Author computes "critical arithmetic intensity" of an A100 GPU as the ratio of (1) its bf16 FLOPs/second (312 T), to (2) its HBM bandwidth (2 TB/second), to equal 156. This means for each byte of data loaded from HBM, the GPU can do 156 floating point operations. Equivalently, if we have an operation which can be performed independently on each byte, we could load 156 bytes from the HBM and perform 1 FLOP on each byte, in parallel. If we can perform a FLOP for an operator in parallel for more than 156 bytes, we call that operator "compute-bound". If that numbers is less than 156 we call it "memory-bound". Author notes that the degree of parallelization for transformers is the number of tokens it can process in parallel.

Impact of KV Cache Size on Latency and Concurrency

Author shows with simple example how a larger KV cache impacts latency (for each of prefilling, decoding, and context switching between GPU/CPU) as well as concurrency (number of requests that can be serviced simultaneously).

Prefilling Latency

The self-attention operation during prefilling can be parallelized easily as for each attention head, we can use a triangular mask to compute self-attention for each token position in parallel.
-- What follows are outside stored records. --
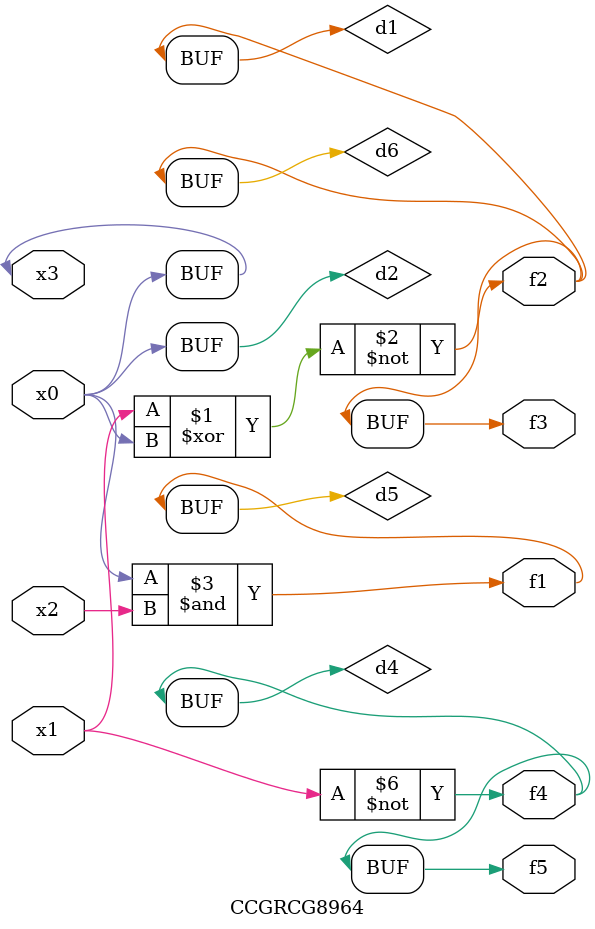
<source format=v>
module CCGRCG8964(
	input x0, x1, x2, x3,
	output f1, f2, f3, f4, f5
);

	wire d1, d2, d3, d4, d5, d6;

	xnor (d1, x1, x3);
	buf (d2, x0, x3);
	nand (d3, x0, x2);
	not (d4, x1);
	nand (d5, d3);
	or (d6, d1);
	assign f1 = d5;
	assign f2 = d6;
	assign f3 = d6;
	assign f4 = d4;
	assign f5 = d4;
endmodule

</source>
For contexts longer than 156, prefilling can be considered compute bound. We can thus compute theoretical prefilling latency as the ratio of (1) FLOPs for prefillng, and (2) FLOPs/second of an A100 GPU. To compute prefilling FLOPs, author uses the approximate expression for FLOPs per token from Table 1 in Kaplan et. al. (2020) (\(N\) is number of non-embedding parameters, \(n_{layer}\) is number of layers, \(n_{ctx}\) is number of tokens in the context, and \(d_{attn}\) is the dimension of attention head output):

\[ \text{FLOPs per token} = 2N + 2n_{layer}n_{ctx}d_{attn} \] For a context length of 50K: \[ \text{Total FLOPs} = \underbrace{50k}_{\text{seqlen}} \times \left(2 \times \underbrace{70B}_{\text{# parameters}} + \underbrace{80}_{\text{hidden layers}} \times \underbrace{50k}_{\text{seqlen}} \times \underbrace{128}_{\text{attn output dim}} \right) = 7.03 \text{ PFLOPs} \]

Observe that in this calculation, the total number of FLOPs is quadratically dependent on sequence length. The prefilling latency is 7.03 PFLOPs / 312 TFLOPs/second = 22.5 seconds. For a 4K context length, the latency is 1.8 seconds (= ~560 TFLOPs / 312 TFLOPs/second).

Decoding Latency

We cannot decode more than one tokens in parallel - to decode token at time \(t\), we should've decoded the token at \(t-1\) already. This causes decoding to be memory bound, and the latency is the ratio of (1) bytes of memory access (sum of model weights and KV cache size), to (2) A100 HBM bandwidth (2TB/second). Author assumes we generate 250 tokens in one go on average. For 100k context length using Llama-3 70B, this implies: \[ 250 \times \left(\underbrace{140 GB}_{\text{model weights}} + \underbrace{16.4 GB}_{\text{KV cache}} \right) = 39.1 TB \] Given A100 HBM bandwidth of 2TB/seconds, this implies latency of 19.5 seconds. For a 4K long sequence, this latency reduces to 17.7 seconds.

Concurrency

See the section on Sizing KV Cache above for how context length impacts concurrency.

Context Switching

Say we have two users interacting with our LLM. Assume we want to offload KV Cache 1 from HBM to CPU and load KV Cache 2 from CPU to HBM. The latency is determined by how fast we can do transfers between HBM and CPU DDR, i.e. the PCIE bandwidth. Using Gen 4 PCIE bandwidth of 20 GB/second, for a 50k context length, the latency is \(2 \times 16.4 \text{ GB} / 20 \text{ GB-per-second}\) or 1.6 seconds.